Alors que l'affaire Lyhanna bouleverse les esprits, plusieurs procureurs révèlent un quotidien où la pénurie de moyens complique sérieusement les enquêtes.
Confrontés à une émotion collective sans précédent suite à la mort de la jeune Lyhanna, des procureurs tels qu'Étienne Thieffry, magistrat à Béthune et membre de la Conférence nationale des procureurs de la République, font état d'un système judiciaire en crise. Il déclare : « Les affaires de mœurs, notamment de viols sur mineurs, sont toutes considérées comme prioritaires », et fait mention de « centaines, si ce n'est des milliers » de dossiers à traiter. Ce constat est également partagé par Franck Rastoul, procureur général d’Aix-en-Provence, qui évoque une « saturation des procédures » avec un total de 3,6 millions de dossiers à travers le pays.
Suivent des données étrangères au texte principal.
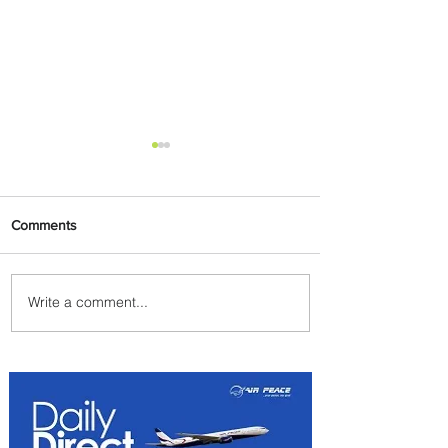
Comments
Write a comment...
Emirates and Moët Hennessy
Uncork Extraordinary
Experiences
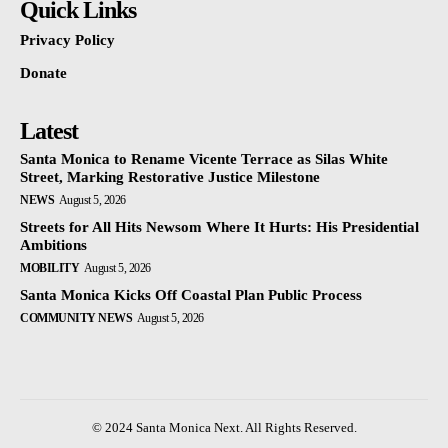
Quick Links
Privacy Policy
Donate
Latest
Santa Monica to Rename Vicente Terrace as Silas White
Street, Marking Restorative Justice Milestone
NEWS
August 5, 2026
Streets for All Hits Newsom Where It Hurts: His Presidential
Ambitions
MOBILITY
August 5, 2026
Santa Monica Kicks Off Coastal Plan Public Process
COMMUNITY NEWS
August 5, 2026
© 2024 Santa Monica Next. All Rights Reserved.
Les procureurs estiment que cette situation est exacerbée par le nombre insuffisant d'enquêteurs, rendant ainsi difficile l'examen rapide des plaintes. « Les enquêteurs sont eux-mêmes dépassés par le volume des dossiers », souligne Thieffry.
Des systèmes informatiques « insuffisamment connectés »
Cette pression sur la justice est amplifiée par des systèmes d'information qui peinent à interagir. Un procureur anonyme confie que les liaisons entre les services de police, de gendarmerie et de justice restent « insuffisamment connectées », menant à des manquements potentiels dans le suivi des cas critiques. En effet, l'absence de convocation pour des plaintes antérieures contre Jérôme Barella, suspect dans l'affaire Lyhanna, soulève des interrogations.
Pour Arnaud Faugère, procureur de Béziers, l'affaire en cours appelle à une « réévaluation des pratiques », tout en soulignant comprendre la colère du public. Il précise que la pression intense qui pèse sur le système judiciaire ne peut être ignorée.
Demandes contradictoires
Au parquet de Béziers, un nouveau poste ne sera effectif qu'un an après son annonce, aggravant la problématique des sous-effectifs. Faugère déplore que « une vacance de poste d’au moins quatre mois soit désormais prévue avant tout remplacement d’un attaché de justice », aggravant les défis en matière de violences domestiques. Cette situation s'accompagne de demandes politiques de plus en plus diverses, sans moyen accru pour les satisfaire. « La multiplicité des priorités rend la situation très complexe à gérer », conclut Faugère, mettant en lumière les contradictions inhérentes du système judiciaire en place.